Entrevista:O Estado inteligente

domingo, agosto 28, 2005

Editorial de A Folha de S Paulo CORRUPÇÃO ENRAIZADA




 É pertinente o argumento de que a formulação e a aprovação de reformas político-eleitorais sob o signo da crise atual correm o risco de contemplar propostas irrefletidas ou casuísticas marcadas pela pressa em oferecer respostas "rigorosas" aos problemas institucionais que favoreceriam a corrupção.
Há, de fato, mudanças a fazer que induzam à adoção de procedimentos mais republicanos pela política brasileira. Não é aceitável, porém, transferir para o arcabouço político-eleitoral a responsabilidade pelo festival de irregularidades cometidas nesse campo pelo PT e pelos demais partidos que se serviram de recursos de caixa dois e de outros expedientes ilícitos para obter vantagens.
Um mínimo de respeito à ética, à decência e à honestidade provavelmente surtiria melhor efeito. Parte-se, porém, entre nós, do pressuposto de que esse tipo de compromisso inexiste para amplos setores da classe política. Por absurdo que pareça, exigir correção moral de parlamentares, governantes e dirigentes de partidos soa para muitos como uma ingênua e pueril fantasia -algo como pretender que um animal deixe de reagir de acordo com seus instintos.
Lamentavelmente, esse comportamento encontra respaldo numa sociedade em que a informalidade impera em suas diversas faces e os preceitos éticos e legais são com freqüência vistos como algo a ser observado por terceiros -em especial os menos informados e pouco sagazes.
Dos delitos do cotidiano, como entrar em acordo com um profissional liberal para realizar pagamentos sem emissão de nota, aos grandes esquemas de sonegação fiscal ou captura de fundos públicos, estende-se pela sociedade toda uma trama de complacências e licenças que faz da burla -ou do "jeitinho", em seu pior sentido- quase que um traço nacional.
São sintomáticas quanto a isso as próprias palavras do presidente da República ao minimizar o uso de caixa dois pelo PT com o argumento de que o partido apenas faz o que todos sempre fizeram. Ainda que seja verdade -e tudo indica que sim-, o raciocínio ecoa a frase do humorista Sérgio Porto, o Stanislaw Ponte Preta (1923-1968): "Ou restaure-se a moralidade ou locupletemo-nos todos."
É óbvio que a corrupção não é uma fenômeno de apenas um país.

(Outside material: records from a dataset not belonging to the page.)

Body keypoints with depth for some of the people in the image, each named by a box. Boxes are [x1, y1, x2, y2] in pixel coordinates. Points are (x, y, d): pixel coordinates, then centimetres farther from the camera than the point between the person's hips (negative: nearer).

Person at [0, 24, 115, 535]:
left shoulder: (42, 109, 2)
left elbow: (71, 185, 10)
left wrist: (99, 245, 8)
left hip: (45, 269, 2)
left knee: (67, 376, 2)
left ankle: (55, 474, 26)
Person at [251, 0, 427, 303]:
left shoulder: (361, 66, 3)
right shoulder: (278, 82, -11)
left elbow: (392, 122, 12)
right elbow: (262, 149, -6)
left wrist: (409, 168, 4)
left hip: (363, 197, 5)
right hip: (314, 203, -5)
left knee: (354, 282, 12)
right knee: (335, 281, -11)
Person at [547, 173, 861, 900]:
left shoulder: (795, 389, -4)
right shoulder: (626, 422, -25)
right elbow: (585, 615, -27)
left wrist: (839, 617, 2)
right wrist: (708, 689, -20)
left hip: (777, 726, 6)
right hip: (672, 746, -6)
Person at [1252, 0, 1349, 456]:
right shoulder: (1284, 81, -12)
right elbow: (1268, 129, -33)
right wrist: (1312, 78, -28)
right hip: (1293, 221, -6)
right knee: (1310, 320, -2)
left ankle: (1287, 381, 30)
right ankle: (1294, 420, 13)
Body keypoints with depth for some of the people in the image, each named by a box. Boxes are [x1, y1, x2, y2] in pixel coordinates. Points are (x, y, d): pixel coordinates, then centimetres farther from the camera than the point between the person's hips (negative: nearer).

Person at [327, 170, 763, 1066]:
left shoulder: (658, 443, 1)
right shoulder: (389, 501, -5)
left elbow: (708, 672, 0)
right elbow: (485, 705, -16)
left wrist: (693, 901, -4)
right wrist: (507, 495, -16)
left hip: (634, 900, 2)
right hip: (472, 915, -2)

Aqui, porém, a prática é enraizada e pouco combatida. Essa é possivelmente uma das explicações para o pragmatismo de alguns observadores internacionais, que, consultados sobre o escândalo, não demonstram surpresa. Afinal, não há mesmo novidade em partidos e governos corruptos na América Latina. E a administração petista, que tudo mudaria, vai se revelando apenas uma espécie de versão revista e atualizada do antigo populismo que fez história na região.
Mais do que mudar regras para eleições e partidos, seria mais eficaz se o país contasse com uma polícia e uma Justiça preparadas para cumprir a contento as suas funções. São essas instituições que podem, na prática, mostrar o grau de rigor com que o Estado zela pelo cumprimento das leis -investigando os delitos e punindo os infratores independentemente de classe social.
Quanto à questão político-eleitoral, é possível, por ora, que se promovam alguns ajustes, mas uma verdadeira reforma precisaria, pelo menos, ser mais bem discutida, evitando que em breve novas propostas surjam em cena dando seqüência a uma contraproducente sucessão de casuísmos.